Similarly, I would never write $S[\vec q(t)]$, because $\vec q(t)$ is an element of $\mathbb R^3$, not a function. (It's a "function of t" in the sense that its value is determined by the value of t, but it's still not a function). I would write
$$S[\vec q]=\int_a^b L(\vec q(t),\vec q'(t),t)\mathrm dt.$$ (When I do calculations with a pen and paper, I will of course abuse the notation to avoid having to write everything out). $L$ is usually something very simple. In the classical theory of a single particle moving in 1 dimension, as influenced by a potential $V:\mathbb R\to\mathbb R$, it can be defined by $L(r,s,u)=\frac{1}{2}ms^2-V(r)$ for all $r,s,u\in\mathbb R$. Note that this ensures that $L(q(t),q'(t),t)=\frac{1}{2}mq'(t)^2-V(q(t))$ for all t.

18. Oct 4, 2014

### "Don't panic!"

Exactly. That's what I was trying to allude to in my description. The Lagrangian is a function of the values of the coordinates and velocities of the particle at each given instant over the time interval considered.

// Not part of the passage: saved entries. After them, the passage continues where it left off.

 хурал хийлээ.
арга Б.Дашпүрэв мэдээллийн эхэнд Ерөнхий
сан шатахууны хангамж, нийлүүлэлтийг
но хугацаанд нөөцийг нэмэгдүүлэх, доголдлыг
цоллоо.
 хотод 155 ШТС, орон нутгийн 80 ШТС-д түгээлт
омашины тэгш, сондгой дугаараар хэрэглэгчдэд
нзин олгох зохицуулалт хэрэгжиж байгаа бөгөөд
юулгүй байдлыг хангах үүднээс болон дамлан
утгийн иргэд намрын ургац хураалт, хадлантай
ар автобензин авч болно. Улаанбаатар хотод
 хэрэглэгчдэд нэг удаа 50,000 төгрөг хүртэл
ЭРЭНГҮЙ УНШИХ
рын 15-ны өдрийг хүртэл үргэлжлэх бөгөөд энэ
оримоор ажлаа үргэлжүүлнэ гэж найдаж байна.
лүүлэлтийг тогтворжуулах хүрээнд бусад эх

Would what I said in the post (above yours) about why the Lagrangian is a function of coordinates and velocities, in a more general sense, be correct? (I know that for conservative systems it assumes the form $\mathcal{L}=T-V$, but I was trying to justify to myself the reasoning as to why we consider the Lagrangian to be a function of position and velocity in the first place, before considering any particular cases, in which the components, such as $T$ and $V$, are clearly functions of the coordinates and velocities?)

Also, is what I said about the action (in previous post), i.e. as a means of attributing a value to the characteristic dynamics of a system due to it following a particular path, $\vec{q}$, enabling us to distinguish the actual physical path taken by the system (using variational techniques), correct?

19. Oct 4, 2014

### "Don't panic!"

In reference to this part I was following Landau-Lifschitz:

"If all the coordinates and velocities are simultaneously specified, it is known from experience that the state of the system is completely determined and it's subsequent motion can, in principle, be calculated. Mathematically, this means that, if all the coordinates $q$ and velocities $\dot{q}$ are given at some instant, the accelerations $\ddot{q}$ at that instant are uniquely defined."

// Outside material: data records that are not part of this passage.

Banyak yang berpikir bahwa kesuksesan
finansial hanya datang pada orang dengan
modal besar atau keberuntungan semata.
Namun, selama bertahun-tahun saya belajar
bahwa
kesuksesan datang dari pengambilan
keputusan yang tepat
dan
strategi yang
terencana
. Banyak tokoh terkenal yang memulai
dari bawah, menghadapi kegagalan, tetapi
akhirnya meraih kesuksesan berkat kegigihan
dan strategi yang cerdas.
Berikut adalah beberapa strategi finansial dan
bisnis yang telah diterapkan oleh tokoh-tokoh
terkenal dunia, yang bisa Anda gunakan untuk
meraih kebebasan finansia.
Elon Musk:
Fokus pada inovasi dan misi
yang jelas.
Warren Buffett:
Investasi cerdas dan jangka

(Mechanics, L.D. Landau & E.M.Lifschitz)

That sounds like the theorem that says (roughly) that if f is a nice enough function, then the differential equation $\vec x''(t)=f(\vec x(t),\vec x'(t),t)$ has a unique solution for each initial condition $\vec x(t_0)=\vec x_0$, $\vec x'(t_0)=\vec v_0$.
Lagrangian mechanics is based on a slightly different theorem (I don't recall actually seeing such a theorem, but I'm fairly sure that one exists): A unique solution for each boundary condition $\vec x(t_a)=x_a$, $\vec x(t_b)=\vec x_b$.